Decision on future of Kellingley Colliery expected ‘by Thursday’

A march was held through Knottingley in January
A march was held through Knottingley in January

Business secretary Vince Cable has said he will decide by Thursday whether to grant state aid and save Kellingley Colliery from closure.

Mr Cable met Pontefract and Castleford MP Yvette Cooper yesterday (Monday) as he considers whether to grant funding to extend the life of the pit until 2018.

The workforce and community have done all they can ... It’s now time for the government to do its bit

Pontefract and Castleford MP Yvette Cooper

Uk Coal announced plans in April to close the colliery, with the loss of 700 jobs.

A planned workforce buy-out fell through, and in September the company secured a £4m government loan to fund a ‘managed closure’ of mine by the end of this year.

In January, UK Coal submitted a plan to the government asking for further funding which would see Kellingley remain open until 2018 or provide further funding for the closure of the business, including the retraining of the miners.

Ms Cooper said: “I met Vince Cable and urged him and the government to act immediately to keep Kellingley open before it’s too late. Two hundred redundancies are planned for the first week in April so if we don’t act now it’ll be too late.

“The workforce, UK Coal and the local community have done all they can to extend the life of the pit. It’s now time for the government to do its bit and intervene.

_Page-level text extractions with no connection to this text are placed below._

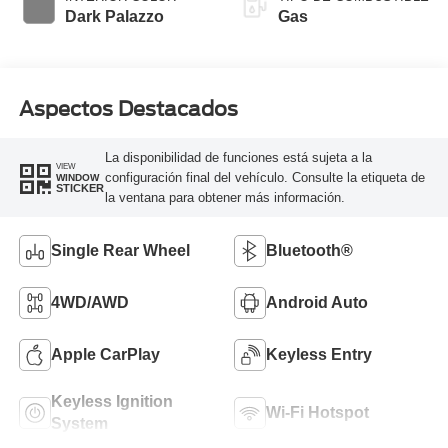
Transmission
Dark Palazzo
Gas
Aspectos Destacados
La disponibilidad de funciones está sujeta a la
VIEW
configuración final del vehículo. Consulte la etiqueta de
WINDOW
STICKER
la ventana para obtener más información.
Single Rear Wheel
Bluetooth®
4WD/AWD
Android Auto
Apple CarPlay
Keyless Entry
Keyless Ignition
Wi-Fi Hotspot
System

“The business secretary promised me that there will be an answer to the state aid applications by Thursday.”

A government spokesman said: “We have already given UK Coal a £4m loan to deliver its managed closure plan.

“We have now received a plan from the company to extend the life of the mine further and will look carefully at their proposal, bearing in mind that we must make sure that taxpayers receive value for money and that the sum is affordable.

“When we talk about state aid we are referring to taxpayers money and not a separate pot in Brussels that we can dip into. The European Commission considers what support states can give to companies but does not provide the funding for that support.”